Mais cette dernière joua son va-tout, avec l'épisode de la « fuite à Varennes », tentative de fuite du roi les 20 et 21 juin 1791. L'échec de cette tentative qui visait à avoir les coudées franches pour agglomérer la contre-révolution eu comme résultat d'affaiblir les partisans de la monarchie constitutionnelle.
On a alors une pression des secteurs les plus démocratiques, organisés dans des « clubs » : le club des Cordeliers (Marat, Danton) et les Jacobins (Robespierre, Pétion) poussèrent à la déchéance du roi Louis XVI. Ces secteurs furent repoussés une première fois par le club des Feuillants qui prit la direction des institutions et tenta de maintenir la monarchie constitutionnelle.
Mais la pression réactionnaire internationale fut telle que la situation dégénéra en guerre entre la France aux idées révolutionnaires et les puissances représentant la pointe de la réaction : l'Autriche, rejointe un peu plus tard par la Prusse, puis pratiquement toute l'Europe.

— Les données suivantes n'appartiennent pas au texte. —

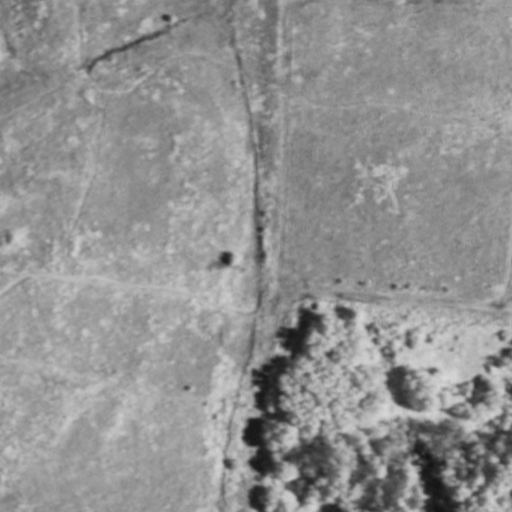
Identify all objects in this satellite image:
road: (295, 94)
road: (101, 100)
road: (94, 139)
park: (254, 253)
road: (507, 253)
road: (273, 296)
road: (388, 299)
park: (418, 504)
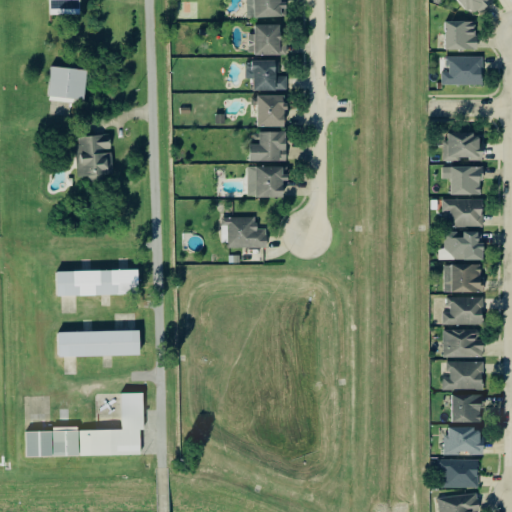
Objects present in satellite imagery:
building: (64, 4)
building: (470, 5)
building: (266, 8)
road: (511, 27)
building: (461, 35)
building: (268, 41)
building: (464, 71)
building: (268, 75)
building: (68, 83)
road: (470, 108)
road: (330, 110)
building: (272, 111)
road: (313, 118)
building: (463, 147)
building: (270, 148)
building: (94, 158)
building: (465, 180)
building: (267, 182)
building: (464, 213)
building: (245, 233)
road: (152, 236)
road: (512, 263)
building: (464, 280)
building: (98, 283)
building: (464, 313)
building: (100, 344)
building: (462, 344)
building: (97, 345)
airport: (73, 351)
building: (464, 377)
building: (468, 409)
building: (94, 436)
building: (92, 439)
building: (464, 442)
building: (459, 474)
road: (158, 492)
building: (459, 504)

Cela amena une mobilisation populaire en défense du pays (la chanson La Marseillaise trouve son origine dans ce moment) dont le symbole sont les mots de Danton, le 2 septembre 1792 : « De l'audace, encore de l'audace, toujours de l'audace et la Patrie sera sauvée. »
Et le contenu politique direct de cette nouvelle période fut l'insurrection républicaine du 10 août 1792, avec des exécutions populaires des contre-révolutionnaires (ce que la réaction qualifiera de « massacres de Septembre »).
De fait, ce fut la mobilisation populaire générale, portée par des figures comme Robespierre, Danton, Marat ou Saint-Just, et dont le symbole est la victoire sur l'armée prussienne, le 20 septembre 1792, à Valmy.
Ce fut l'irruption sur la scène de l'histoire des « Sans-culottes », composés d'ouvriers de manufactures, d'apprentis, de misérables, de négociants, de boutiquiers, de petits artisans.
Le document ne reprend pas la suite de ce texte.